• **ACTIVITY**
Copy out every line in the entries below that includes "white".

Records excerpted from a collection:

━━━━━━

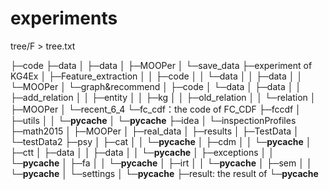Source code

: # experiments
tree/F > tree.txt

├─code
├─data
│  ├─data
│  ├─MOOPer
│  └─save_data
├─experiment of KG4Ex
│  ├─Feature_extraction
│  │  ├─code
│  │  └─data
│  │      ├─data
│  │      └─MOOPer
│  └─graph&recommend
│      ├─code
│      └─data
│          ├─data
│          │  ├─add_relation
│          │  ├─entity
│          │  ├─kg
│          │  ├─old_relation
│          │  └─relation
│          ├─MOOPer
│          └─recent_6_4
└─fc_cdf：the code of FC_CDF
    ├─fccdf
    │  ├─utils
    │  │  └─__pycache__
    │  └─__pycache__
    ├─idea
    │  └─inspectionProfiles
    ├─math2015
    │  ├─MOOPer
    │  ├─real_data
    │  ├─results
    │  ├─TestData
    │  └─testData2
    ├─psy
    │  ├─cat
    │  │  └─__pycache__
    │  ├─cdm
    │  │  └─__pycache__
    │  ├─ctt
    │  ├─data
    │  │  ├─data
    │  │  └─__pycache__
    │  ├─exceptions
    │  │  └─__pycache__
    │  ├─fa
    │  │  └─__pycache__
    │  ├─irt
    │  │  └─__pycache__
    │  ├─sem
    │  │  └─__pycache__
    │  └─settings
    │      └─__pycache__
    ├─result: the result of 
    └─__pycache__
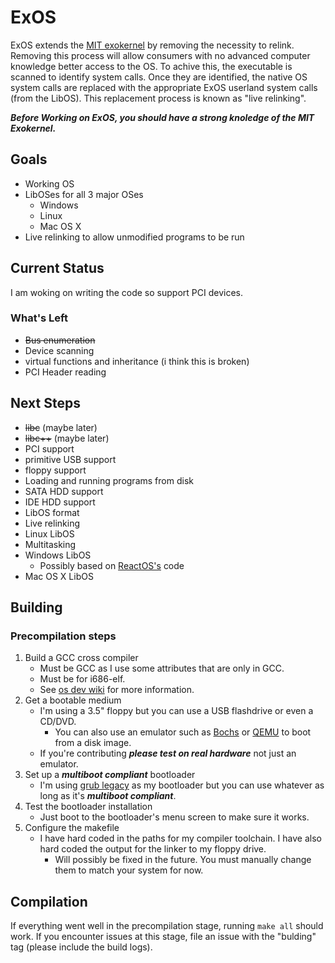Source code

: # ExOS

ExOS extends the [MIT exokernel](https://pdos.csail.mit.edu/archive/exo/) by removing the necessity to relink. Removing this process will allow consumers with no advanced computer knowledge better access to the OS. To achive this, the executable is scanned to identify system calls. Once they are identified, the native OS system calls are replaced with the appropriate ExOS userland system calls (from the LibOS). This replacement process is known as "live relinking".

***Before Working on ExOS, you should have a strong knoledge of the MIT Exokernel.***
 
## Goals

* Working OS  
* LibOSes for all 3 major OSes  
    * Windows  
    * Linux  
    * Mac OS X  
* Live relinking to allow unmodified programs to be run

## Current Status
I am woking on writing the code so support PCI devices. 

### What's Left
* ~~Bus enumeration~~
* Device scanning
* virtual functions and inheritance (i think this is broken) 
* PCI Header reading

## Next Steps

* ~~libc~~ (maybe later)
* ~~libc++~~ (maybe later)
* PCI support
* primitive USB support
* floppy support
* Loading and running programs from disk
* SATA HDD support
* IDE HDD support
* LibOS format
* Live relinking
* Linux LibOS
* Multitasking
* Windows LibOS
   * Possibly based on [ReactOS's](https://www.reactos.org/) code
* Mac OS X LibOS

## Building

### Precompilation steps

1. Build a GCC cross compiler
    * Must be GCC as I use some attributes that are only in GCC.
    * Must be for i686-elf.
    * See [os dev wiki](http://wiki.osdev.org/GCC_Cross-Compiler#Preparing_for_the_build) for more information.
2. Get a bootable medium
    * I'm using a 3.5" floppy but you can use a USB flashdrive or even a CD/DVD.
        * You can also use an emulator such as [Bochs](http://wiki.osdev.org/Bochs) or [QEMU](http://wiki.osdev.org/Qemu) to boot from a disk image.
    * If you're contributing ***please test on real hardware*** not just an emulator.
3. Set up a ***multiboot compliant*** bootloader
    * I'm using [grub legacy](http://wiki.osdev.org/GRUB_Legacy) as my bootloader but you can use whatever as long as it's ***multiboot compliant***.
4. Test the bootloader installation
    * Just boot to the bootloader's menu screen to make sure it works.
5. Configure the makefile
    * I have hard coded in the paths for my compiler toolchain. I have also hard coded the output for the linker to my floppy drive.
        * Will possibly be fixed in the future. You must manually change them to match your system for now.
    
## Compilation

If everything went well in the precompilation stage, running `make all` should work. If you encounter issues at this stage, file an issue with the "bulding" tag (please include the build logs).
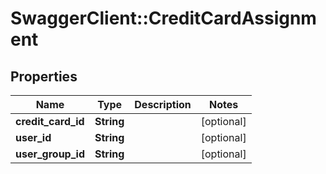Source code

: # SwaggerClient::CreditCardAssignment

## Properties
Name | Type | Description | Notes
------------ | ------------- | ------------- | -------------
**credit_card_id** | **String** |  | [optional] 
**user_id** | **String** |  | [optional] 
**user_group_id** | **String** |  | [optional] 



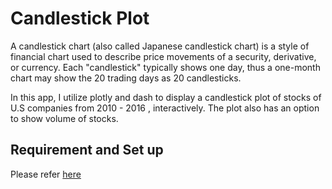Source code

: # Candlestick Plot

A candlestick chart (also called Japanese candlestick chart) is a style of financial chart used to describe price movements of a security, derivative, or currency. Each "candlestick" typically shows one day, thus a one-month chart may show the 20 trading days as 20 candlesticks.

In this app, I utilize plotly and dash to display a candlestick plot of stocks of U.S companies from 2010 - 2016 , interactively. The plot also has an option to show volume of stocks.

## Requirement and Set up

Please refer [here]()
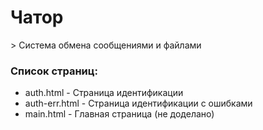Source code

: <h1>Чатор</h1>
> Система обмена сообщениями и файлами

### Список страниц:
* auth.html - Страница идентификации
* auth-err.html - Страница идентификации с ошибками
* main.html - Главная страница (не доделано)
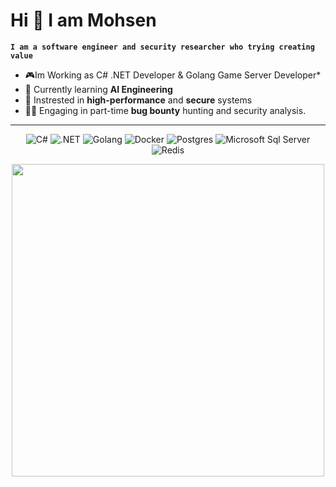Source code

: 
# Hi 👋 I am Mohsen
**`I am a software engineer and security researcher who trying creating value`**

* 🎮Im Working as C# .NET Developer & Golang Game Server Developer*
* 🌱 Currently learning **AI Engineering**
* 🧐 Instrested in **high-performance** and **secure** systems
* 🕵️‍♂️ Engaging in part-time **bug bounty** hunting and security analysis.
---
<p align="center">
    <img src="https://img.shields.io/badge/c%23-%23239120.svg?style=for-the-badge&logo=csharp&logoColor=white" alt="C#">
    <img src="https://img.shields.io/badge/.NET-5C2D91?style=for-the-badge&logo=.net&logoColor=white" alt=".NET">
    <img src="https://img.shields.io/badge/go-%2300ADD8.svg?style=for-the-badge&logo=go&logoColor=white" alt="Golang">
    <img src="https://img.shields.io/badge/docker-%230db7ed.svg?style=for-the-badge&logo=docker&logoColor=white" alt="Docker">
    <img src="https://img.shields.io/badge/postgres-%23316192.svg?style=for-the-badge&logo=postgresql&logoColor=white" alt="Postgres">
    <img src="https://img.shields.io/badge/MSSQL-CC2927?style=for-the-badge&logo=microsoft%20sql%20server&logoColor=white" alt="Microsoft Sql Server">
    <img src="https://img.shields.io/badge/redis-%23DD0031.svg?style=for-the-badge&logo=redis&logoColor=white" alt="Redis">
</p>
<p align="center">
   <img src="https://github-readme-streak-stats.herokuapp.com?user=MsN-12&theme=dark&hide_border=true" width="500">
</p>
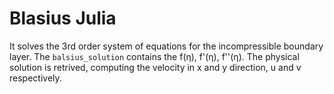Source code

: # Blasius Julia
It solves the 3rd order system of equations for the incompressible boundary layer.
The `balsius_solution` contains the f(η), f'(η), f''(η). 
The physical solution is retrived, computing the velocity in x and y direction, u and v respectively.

━━━━━━

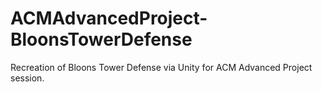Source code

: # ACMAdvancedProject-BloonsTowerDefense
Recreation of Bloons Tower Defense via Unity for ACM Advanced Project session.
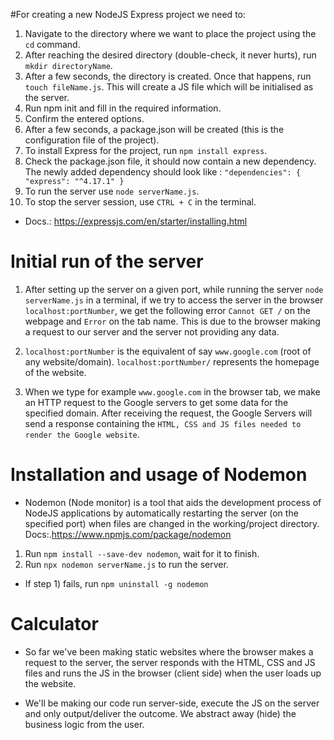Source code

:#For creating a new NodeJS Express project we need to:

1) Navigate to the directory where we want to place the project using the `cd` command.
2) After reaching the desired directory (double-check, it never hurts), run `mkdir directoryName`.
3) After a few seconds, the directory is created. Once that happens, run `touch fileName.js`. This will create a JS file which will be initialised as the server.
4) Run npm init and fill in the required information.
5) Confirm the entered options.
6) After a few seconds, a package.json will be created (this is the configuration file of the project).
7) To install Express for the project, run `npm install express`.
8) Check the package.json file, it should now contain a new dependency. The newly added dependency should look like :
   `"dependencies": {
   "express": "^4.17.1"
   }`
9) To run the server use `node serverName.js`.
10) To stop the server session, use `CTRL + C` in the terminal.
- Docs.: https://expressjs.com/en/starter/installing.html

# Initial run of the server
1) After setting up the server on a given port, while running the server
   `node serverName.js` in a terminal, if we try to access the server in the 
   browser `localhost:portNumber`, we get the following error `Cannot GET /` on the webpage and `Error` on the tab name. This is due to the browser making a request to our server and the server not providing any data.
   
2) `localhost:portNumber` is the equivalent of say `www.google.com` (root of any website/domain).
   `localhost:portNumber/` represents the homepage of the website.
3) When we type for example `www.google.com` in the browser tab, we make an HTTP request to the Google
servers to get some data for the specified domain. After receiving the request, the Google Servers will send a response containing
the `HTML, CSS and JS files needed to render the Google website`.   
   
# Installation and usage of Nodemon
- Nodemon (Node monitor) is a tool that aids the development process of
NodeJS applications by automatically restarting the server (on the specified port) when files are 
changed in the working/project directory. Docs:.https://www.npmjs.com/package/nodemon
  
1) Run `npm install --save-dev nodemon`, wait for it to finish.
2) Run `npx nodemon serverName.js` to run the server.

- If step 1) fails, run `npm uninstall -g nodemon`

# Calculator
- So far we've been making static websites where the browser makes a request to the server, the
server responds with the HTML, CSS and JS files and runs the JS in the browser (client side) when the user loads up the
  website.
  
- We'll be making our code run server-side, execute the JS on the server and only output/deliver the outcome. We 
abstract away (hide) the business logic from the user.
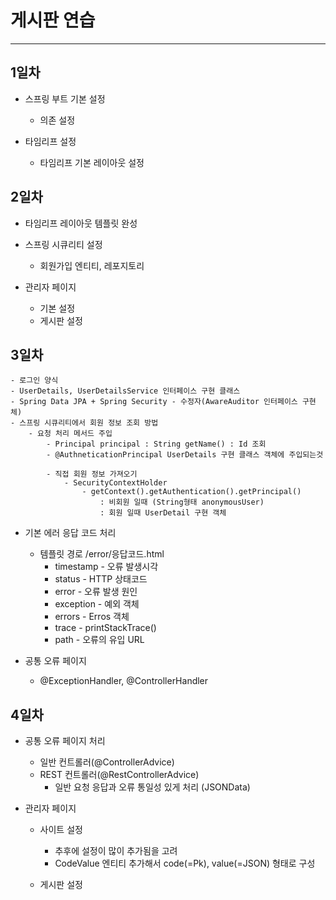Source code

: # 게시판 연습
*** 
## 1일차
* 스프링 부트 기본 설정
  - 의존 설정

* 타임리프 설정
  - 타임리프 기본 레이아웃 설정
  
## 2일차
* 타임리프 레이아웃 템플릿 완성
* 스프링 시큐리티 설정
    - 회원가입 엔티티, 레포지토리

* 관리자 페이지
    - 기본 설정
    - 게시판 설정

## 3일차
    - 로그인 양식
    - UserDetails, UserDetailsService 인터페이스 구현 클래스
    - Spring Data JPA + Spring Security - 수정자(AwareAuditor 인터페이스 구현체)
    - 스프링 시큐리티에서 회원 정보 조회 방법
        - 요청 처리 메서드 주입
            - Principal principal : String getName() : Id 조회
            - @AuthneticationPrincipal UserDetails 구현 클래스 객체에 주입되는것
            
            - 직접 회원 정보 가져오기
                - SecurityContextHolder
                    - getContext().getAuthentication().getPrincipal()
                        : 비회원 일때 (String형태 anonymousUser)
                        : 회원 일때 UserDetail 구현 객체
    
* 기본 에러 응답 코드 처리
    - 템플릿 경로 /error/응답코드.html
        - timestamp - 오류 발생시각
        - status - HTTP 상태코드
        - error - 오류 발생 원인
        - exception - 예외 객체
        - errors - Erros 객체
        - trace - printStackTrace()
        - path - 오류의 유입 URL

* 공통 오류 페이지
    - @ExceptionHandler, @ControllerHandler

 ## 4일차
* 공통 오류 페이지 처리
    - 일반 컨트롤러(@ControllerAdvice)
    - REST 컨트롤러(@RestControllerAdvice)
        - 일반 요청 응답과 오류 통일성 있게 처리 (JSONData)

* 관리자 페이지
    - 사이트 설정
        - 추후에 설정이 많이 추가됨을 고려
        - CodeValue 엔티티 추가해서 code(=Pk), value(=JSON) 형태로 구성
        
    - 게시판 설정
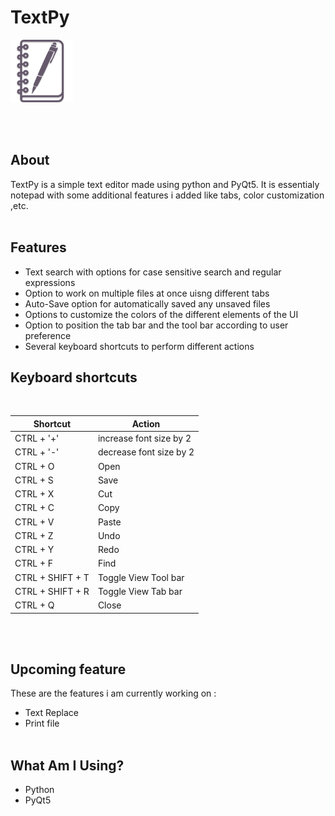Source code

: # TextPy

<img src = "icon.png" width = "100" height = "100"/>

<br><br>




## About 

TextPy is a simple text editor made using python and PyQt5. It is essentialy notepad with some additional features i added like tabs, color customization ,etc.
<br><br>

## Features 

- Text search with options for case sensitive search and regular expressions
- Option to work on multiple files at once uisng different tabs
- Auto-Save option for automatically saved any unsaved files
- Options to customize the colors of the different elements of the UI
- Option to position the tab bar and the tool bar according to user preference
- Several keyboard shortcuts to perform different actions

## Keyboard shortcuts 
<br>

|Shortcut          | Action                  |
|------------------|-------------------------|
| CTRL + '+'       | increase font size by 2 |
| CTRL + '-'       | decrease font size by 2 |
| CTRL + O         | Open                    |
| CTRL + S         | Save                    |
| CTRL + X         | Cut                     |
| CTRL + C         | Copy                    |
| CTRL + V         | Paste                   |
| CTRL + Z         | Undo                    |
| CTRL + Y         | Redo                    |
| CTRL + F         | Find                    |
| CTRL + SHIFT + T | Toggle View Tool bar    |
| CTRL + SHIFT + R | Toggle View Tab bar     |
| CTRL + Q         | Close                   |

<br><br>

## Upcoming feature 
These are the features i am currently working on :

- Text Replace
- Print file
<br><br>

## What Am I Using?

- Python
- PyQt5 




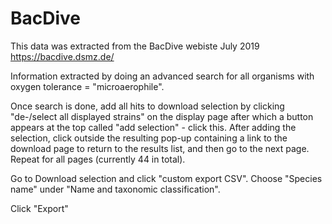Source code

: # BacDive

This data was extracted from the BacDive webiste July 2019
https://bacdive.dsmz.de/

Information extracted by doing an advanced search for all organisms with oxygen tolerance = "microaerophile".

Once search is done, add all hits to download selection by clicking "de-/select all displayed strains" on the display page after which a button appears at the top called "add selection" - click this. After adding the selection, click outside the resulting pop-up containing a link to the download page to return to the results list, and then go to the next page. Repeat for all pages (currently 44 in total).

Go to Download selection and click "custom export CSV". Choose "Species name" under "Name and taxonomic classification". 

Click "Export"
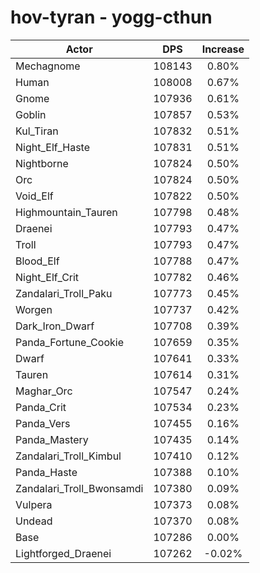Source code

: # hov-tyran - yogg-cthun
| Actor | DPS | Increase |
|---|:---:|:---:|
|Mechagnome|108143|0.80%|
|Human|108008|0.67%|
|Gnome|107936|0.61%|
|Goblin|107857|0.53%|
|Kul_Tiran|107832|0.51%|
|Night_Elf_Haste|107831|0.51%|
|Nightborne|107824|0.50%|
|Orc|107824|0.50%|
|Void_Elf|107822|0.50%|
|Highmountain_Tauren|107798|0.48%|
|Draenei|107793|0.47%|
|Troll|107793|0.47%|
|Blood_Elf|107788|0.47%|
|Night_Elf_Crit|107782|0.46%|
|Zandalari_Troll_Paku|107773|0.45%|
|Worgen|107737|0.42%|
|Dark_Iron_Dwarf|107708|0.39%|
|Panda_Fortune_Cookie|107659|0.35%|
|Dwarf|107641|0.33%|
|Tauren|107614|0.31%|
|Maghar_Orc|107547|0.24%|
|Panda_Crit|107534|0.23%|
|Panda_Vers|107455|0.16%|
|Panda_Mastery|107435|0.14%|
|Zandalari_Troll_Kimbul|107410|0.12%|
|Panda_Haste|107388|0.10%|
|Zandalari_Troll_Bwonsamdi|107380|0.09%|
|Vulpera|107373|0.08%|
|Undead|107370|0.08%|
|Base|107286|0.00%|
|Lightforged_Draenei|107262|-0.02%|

━━━━━━

• **ANSWER SECTION**
    <img src="https://img.shields.io/badge/c%23-%23239120.svg?style=for-the-badge&logo=csharp&logoColor=white" alt="C#">
    <img src="https://img.shields.io/badge/.NET-5C2D91?style=for-the-badge&logo=.net&logoColor=white" alt=".NET">
    <img src="https://img.shields.io/badge/go-%2300ADD8.svg?style=for-the-badge&logo=go&logoColor=white" alt="Golang">
    <img src="https://img.shields.io/badge/docker-%230db7ed.svg?style=for-the-badge&logo=docker&logoColor=white" alt="Docker">
    <img src="https://img.shields.io/badge/postgres-%23316192.svg?style=for-the-badge&logo=postgresql&logoColor=white" alt="Postgres">
    <img src="https://img.shields.io/badge/MSSQL-CC2927?style=for-the-badge&logo=microsoft%20sql%20server&logoColor=white" alt="Microsoft Sql Server">
    <img src="https://img.shields.io/badge/redis-%23DD0031.svg?style=for-the-badge&logo=redis&logoColor=white" alt="Redis">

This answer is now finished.